What drives a runner to toe the starting line for a race that is 50 kilometers or even 50 miles?

Races like that may take seven, eight or even 10 to 12 hours to complete. It takes a special runner to not only train their body to get through the physical aspect of a race that long, but, more importantly, the mental aspect, which can be more difficult to achieve.

Runners who attempt these feats are called ultra-marathoners. I think of an ultra-marathoner as someone who goes beyond the 26.2-mile marathon distance.

Webster’s dictionary defines ultra as “going beyond others or beyond due limit, aka extreme.”

I know a lot of ultra or extreme runners, from Mike Wardian, the recent winner of the World Marathon Challenge, which was seven marathons on seven continents in seven days, to Dean Karnazes, with whom I have spoken through email over the years, and they are as tough mentally as they are physically.

Locally here at the beach, I am proud to write about and feature the accomplishments of 55-year-old Rehoboth runner and friend Luanne Goldfarb. In just five short years, she has gone from a beginner who never ran before to an ultra-marathoner who is also extreme in her training, her racing and even playing a game of Pictionary or Categories when our families get together.
· · · · · · ·
PROBLEM SET -
A - In the passage on ultra-marathoners, which event did Mike Wardian recently win?
B - Restate the passage on ultra-marathoners starting at "Races like that" and ending at "they are physically.", putting "lexicon" in place of "dictionary".

DATA SHOWN -
· · · · · · ·
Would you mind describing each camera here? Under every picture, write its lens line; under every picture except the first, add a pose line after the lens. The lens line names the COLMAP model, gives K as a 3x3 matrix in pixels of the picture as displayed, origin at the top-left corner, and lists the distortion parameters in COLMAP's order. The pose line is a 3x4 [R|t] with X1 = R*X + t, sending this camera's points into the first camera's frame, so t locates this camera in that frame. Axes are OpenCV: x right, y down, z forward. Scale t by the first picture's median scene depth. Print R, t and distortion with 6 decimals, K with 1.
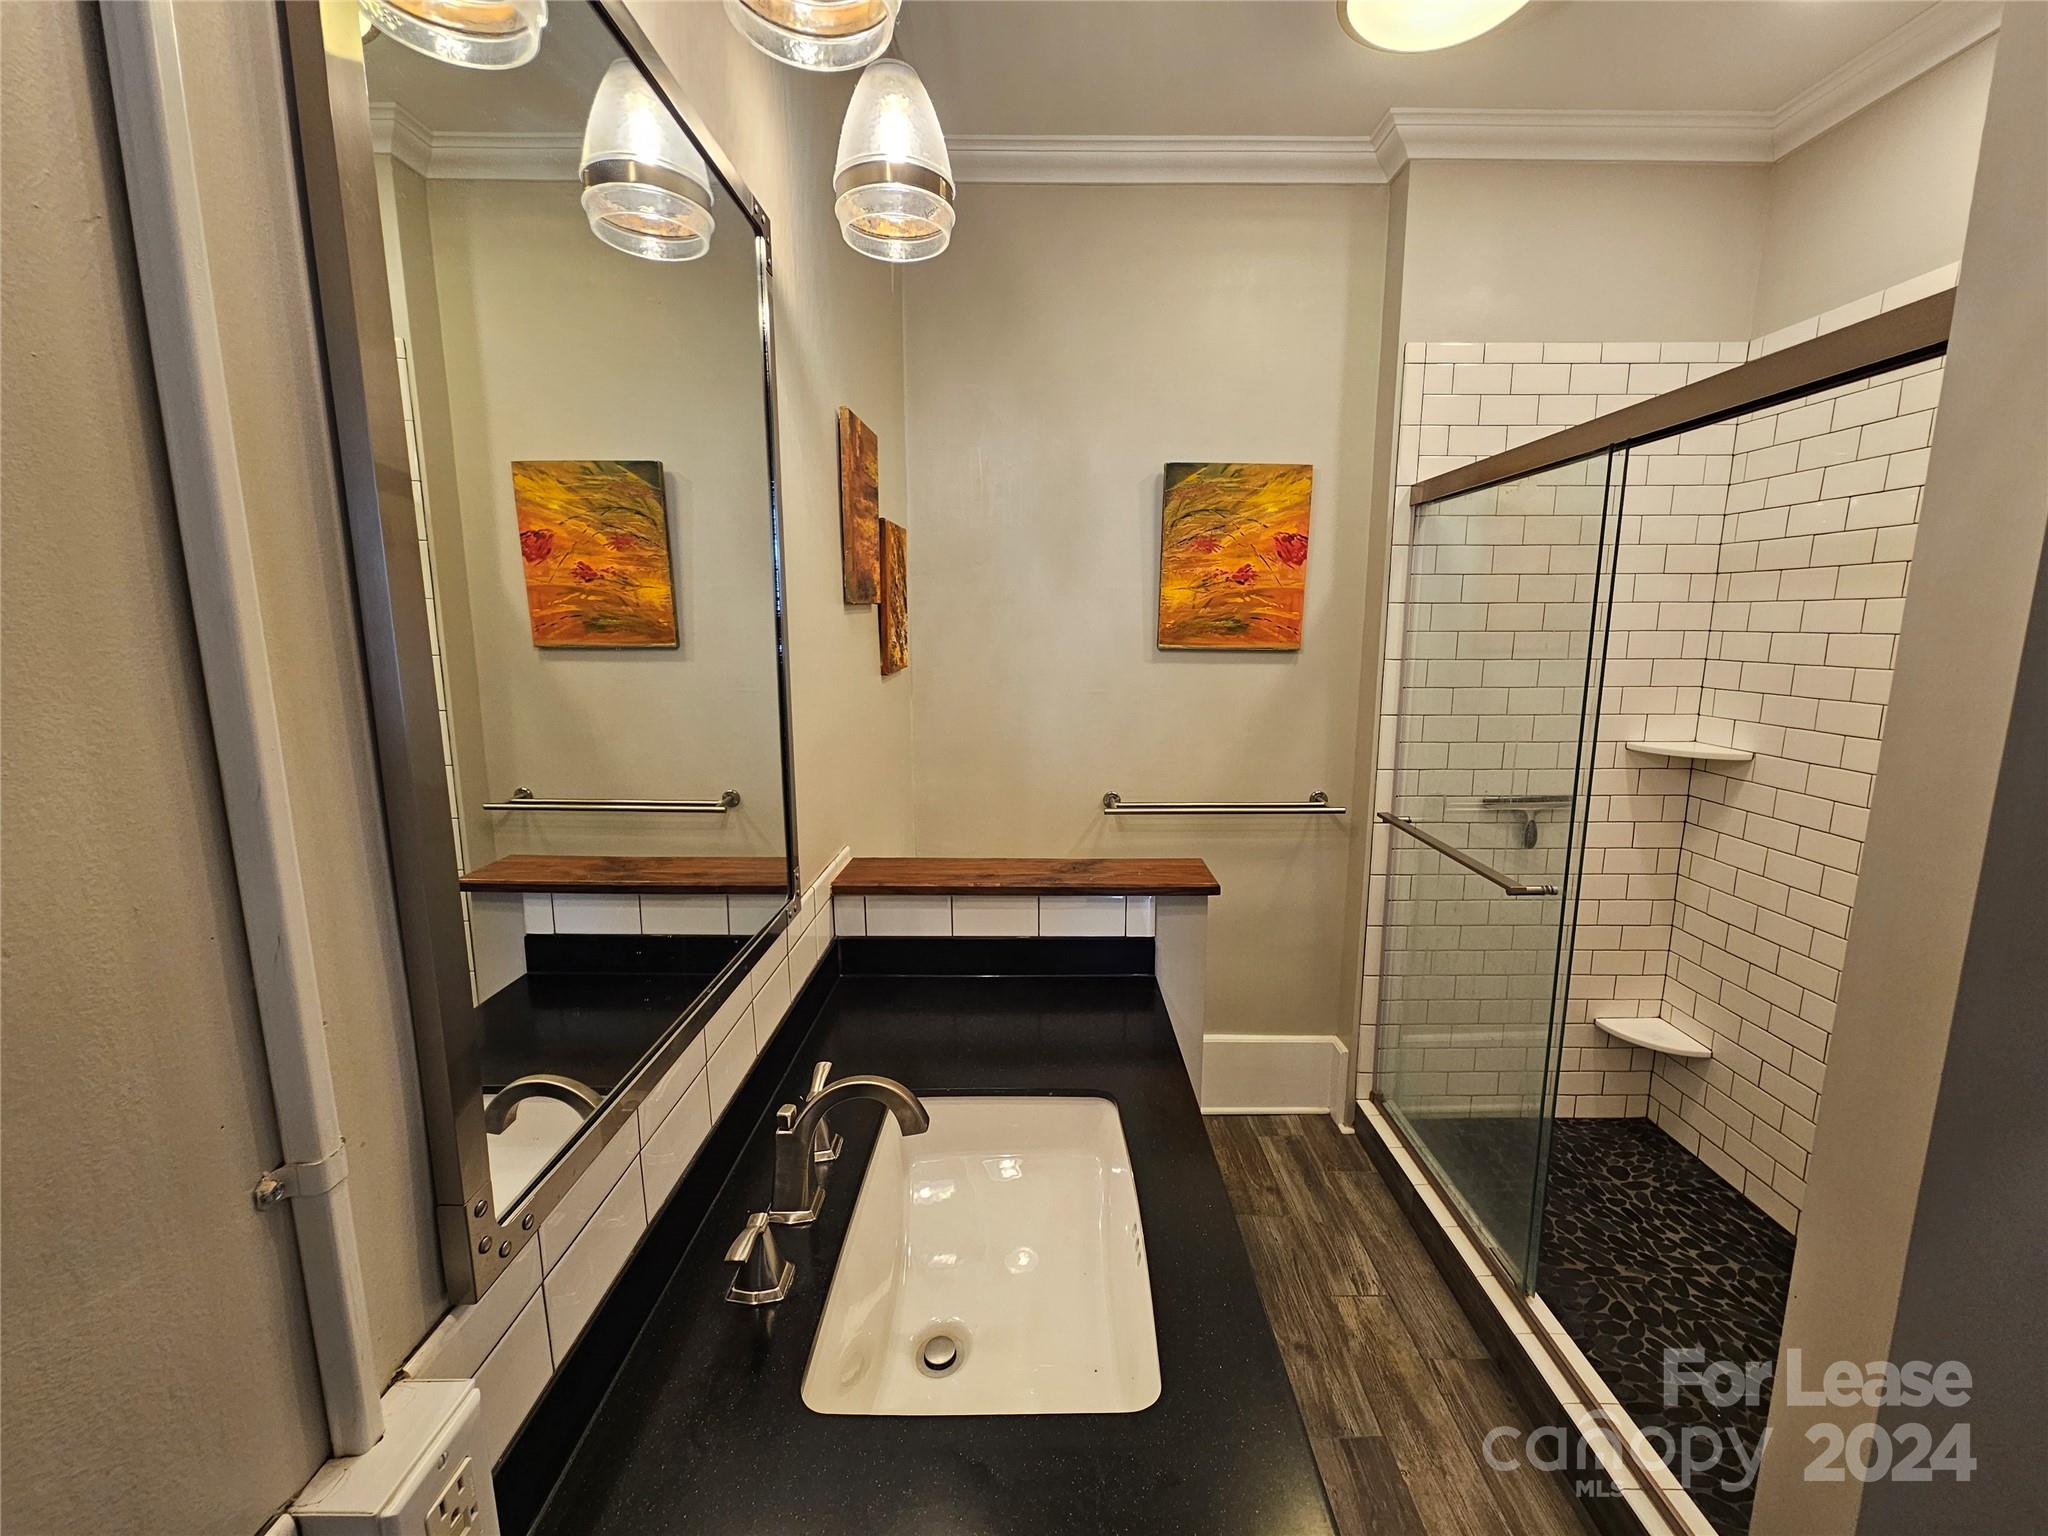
· · · · · · ·
COMPLETED EXERCISE -
A - The World Marathon Challenge.

B -
Races like that may take seven, eight or even 10 to 12 hours to complete. It takes a special runner to not only train their body to get through the physical aspect of a race that long, but, more importantly, the mental aspect, which can be more difficult to achieve.

Runners who attempt these feats are called ultra-marathoners. I think of an ultra-marathoner as someone who goes beyond the 26.2-mile marathon distance.

Webster’s lexicon defines ultra as “going beyond others or beyond due limit, aka extreme.”

I know a lot of ultra or extreme runners, from Mike Wardian, the recent winner of the World Marathon Challenge, which was seven marathons on seven continents in seven days, to Dean Karnazes, with whom I have spoken through email over the years, and they are as tough mentally as they are physically.